»»

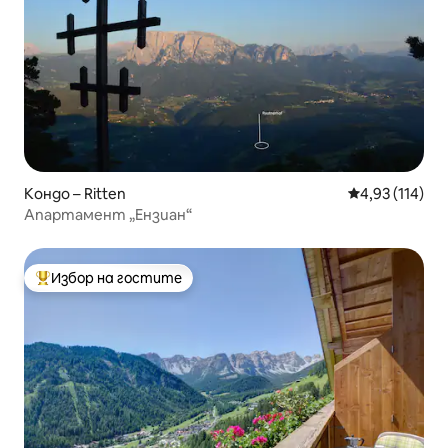
Кондо – Ritten
Средна оценка
4,93 (114)
Апартамент „Ензиан“
Избор на гостите
Най-популярен избор на гостите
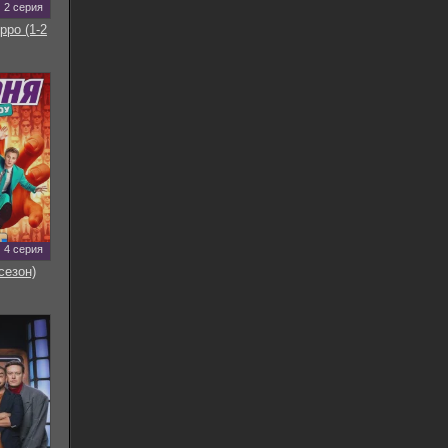
2 серия
рро (1-2
4 серия
сезон)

««

What you are asked to do> Render the text of all the rows above as a JSON list of strings, one string per line, with blank lines omitted. Leave the pictures out.

Written answer>
[
  "Кондо – Ritten",
  "Средна оценка",
  "4,93 (114)",
  "Апартамент „Ензиан“",
  "Избор на гостите",
  "Най-популярен избор на гостите",
  "2 серия",
  "рро (1-2",
  "4 серия",
  "сезон)"
]